Agression de journalistes: Les médias toulousains appellent au boycott de la couverture du mouvement des gilets jaunes

Une partie des médias de la région toulousaine a appelé dimanche à boycotter la couverture des actions des "gilets jaunes", au lendemain de la tentative d'agression de journalistes, qui a donné lieu à deux nouvelles plaintes à l'hôtel de police de Toulouse, a-t-on appris auprès des plaignants. Au total, cinq journalistes de C-News et BFM-TV ont porté plainte pour "violences aggravées", "menaces de mort", "tentative d'agression en réunion", samedi et dimanche, relatant avoir, lors d'une manifestation des gilets jaunes place du Capitole samedi, reçu des coups de pied, des crachats, une bouteille d'eau en plein visage, et avoir été poursuivis dans les rues toulousaines. "Il y avait environ entre 50 et 100 personnes qui ont commencé à s'en prendre à nous, les reporters", stipule l'une des deux nouvelles plaintes déposées dimanche.

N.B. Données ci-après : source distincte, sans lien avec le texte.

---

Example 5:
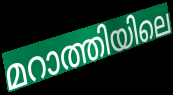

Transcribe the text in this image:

മറാത്തിയിലെ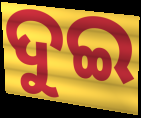
ଦୁଇ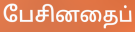
பேசினதைப்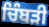
ਚਿੰਬੜੀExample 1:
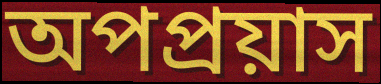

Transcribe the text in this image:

অপপ্রয়াস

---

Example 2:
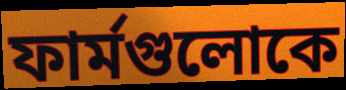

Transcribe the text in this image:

ফার্মগুলোকে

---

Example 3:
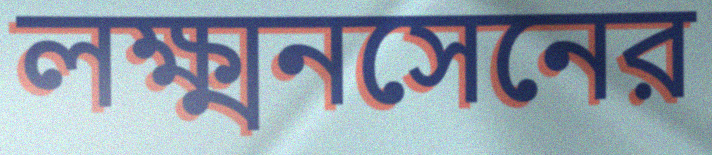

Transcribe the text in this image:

লক্ষ্মনসেনের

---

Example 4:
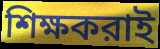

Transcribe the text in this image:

শিক্ষকরাই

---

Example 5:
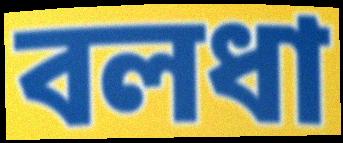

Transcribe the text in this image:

বলধাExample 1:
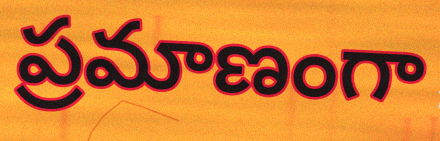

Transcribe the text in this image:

ప్రమాణంగా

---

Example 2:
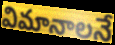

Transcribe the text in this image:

విమానాలనే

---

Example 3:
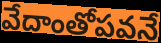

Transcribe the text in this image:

వేదాంతోపవనే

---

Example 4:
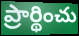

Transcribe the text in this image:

ప్రార్థించు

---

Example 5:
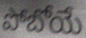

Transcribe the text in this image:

పోబోయేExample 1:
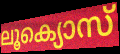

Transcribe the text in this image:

ലൂക്യൊസ്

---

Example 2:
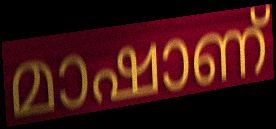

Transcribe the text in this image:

മാഷാണ്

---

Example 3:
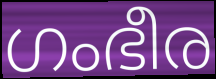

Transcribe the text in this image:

ഗംഭീര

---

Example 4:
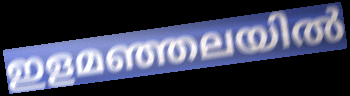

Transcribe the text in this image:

ഇളമഞ്ഞലയിൽ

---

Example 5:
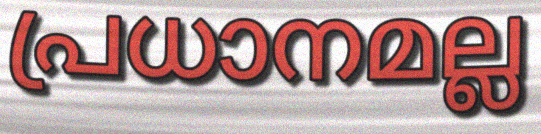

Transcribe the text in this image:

പ്രധാനമല്ല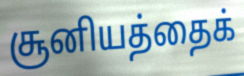
சூனியத்தைக்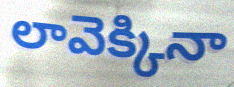
లావెక్కినా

"Les manifestants criaient +BFM collabo, les journalistes, on va vous faire la peau", peut-on lire sur le procès-verbal de police dont l'AFP a eu une copie. En outre, un reporter de CNews qui avait porté plainte samedi s'est à nouveau rendu au commissariat dimanche pour une déposition concernant des tentatives d'intimidation sur les réseaux sociaux, où des personnes se réclamant des "gilets jaunes" ont précisé connaître l'adresse du journaliste. En conséquence, plusieurs journalistes de la région ont lancé dimanche un appel au boycott de la couverture des gilets jaunes, "en solidarité avec (les) collègues toulousains agressés". L'appel, relayé par le Club de la presse Occitanie qui "condamne les agressions" et s'inquiète des "actes de violences qui s'amplifient", a été suivi par plusieurs rédactions régionales, à commencer par BFM-TV et C-News, mais aussi M6 et Via Occitanie. Le boycott n'est cependant pas unanimement suivi.

France 3 Occitanie a dit privilégier d'autres solutions : "On a prévu un reportage de réaction des gilets jaunes sur ce qui s'est passé hier (samedi), ainsi qu'un plateau pour exprimer notre solidarité et rappeler que lorsqu'on commence à agresser des journalistes dont le seul tort est de faire leur métier, cela pose quand même des questions sur la vision qu'on a de la démocratie", a expliqué à l'AFP son rédacteur en chef Léo Lamberton. Deux journalistes du quotidien régional Midi Libre ont aussi déposé plainte samedi à Béziers (Hérault) pour dégradation de l'agence locale et des coups portés par des "gilets jaunes" sur l'un d'eux.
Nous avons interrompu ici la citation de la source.